Somut olayda davacı vekili, süre belirtmeksizin davacının yıllık izinlerinin kullandırılmadığını iddia etmiştir. Mahkemece, ispat yükü üzerinde olan işverence imzalı yıllık izin defteri ve eşdeğer belge sunulmadığı gerekçesiyle davacının toplam hizmet süresine göre 204 gün hiç izin kullanmadığından yıllık izin hakkının bulunduğu kabul edilerek yıllık ücretli izin alacağı hüküm altına alınmıştır.
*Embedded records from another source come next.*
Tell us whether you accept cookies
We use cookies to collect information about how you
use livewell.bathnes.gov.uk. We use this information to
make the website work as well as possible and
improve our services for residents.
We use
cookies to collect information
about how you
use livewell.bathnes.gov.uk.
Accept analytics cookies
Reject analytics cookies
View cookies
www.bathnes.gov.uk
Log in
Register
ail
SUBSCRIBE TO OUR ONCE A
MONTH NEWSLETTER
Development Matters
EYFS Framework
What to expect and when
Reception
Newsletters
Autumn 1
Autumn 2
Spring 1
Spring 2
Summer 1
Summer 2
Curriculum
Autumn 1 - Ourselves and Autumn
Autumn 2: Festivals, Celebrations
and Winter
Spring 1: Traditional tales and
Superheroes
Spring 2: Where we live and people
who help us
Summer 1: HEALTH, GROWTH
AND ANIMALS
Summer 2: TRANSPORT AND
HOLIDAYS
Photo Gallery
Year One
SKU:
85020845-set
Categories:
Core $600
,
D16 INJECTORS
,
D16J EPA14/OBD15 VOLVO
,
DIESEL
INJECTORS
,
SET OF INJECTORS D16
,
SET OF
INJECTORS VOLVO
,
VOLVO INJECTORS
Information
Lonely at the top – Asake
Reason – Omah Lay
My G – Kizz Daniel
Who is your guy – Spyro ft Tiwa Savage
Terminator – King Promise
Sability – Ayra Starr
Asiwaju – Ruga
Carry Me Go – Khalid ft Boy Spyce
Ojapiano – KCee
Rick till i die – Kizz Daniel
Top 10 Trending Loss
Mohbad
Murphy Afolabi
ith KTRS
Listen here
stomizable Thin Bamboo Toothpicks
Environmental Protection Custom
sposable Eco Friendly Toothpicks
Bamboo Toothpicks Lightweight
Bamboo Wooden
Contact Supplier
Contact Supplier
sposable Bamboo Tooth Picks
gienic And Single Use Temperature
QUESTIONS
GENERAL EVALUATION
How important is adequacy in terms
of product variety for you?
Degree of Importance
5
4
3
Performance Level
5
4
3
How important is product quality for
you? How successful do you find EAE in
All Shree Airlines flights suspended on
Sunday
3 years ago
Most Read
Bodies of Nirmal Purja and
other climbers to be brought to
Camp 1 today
Mahkemece, davacının davayı somutlaştırma yükü (HMK m.194), hakimin de davayı aydınlatma yükümlülüğü (HMK m. 31) bulunduğu göz önüne alınarak, davacının çalışma süresi boyunca hiç yıllık izin kullanmadığı hayatın olağan akışına ters olduğundan, davacının beyanı alındıktan sonra tüm deliller birlikte değerlendirilip, sonucuna göre karar verilmesi gerekirken, eksik inceleme ile yazılı şekilde karar verilmesi hatalı olup bozmayı gerektirmiştir.
SONUÇ: Temyiz olunan İlk Derece Mahkemesi kararının ve bu karara karşı istinaf başvurusunu esastan reddeden Bölge Adliye Mahkemesi kararının, yukarıda yazılı sebepten dolayı BOZULARAK ORTADAN KALDIRILMASINA, dosyanın kararı veren İlk Derece Mahkemesine, bozma kararının bir örneğinin ise kararı veren Bölge Adliye Mahkemesine gönderilmesine, peşin alınan temyiz karar harcının istek halinde ilgililere iadesine, 17.02.2021 tarihinde oybirliğiyle karar verildi.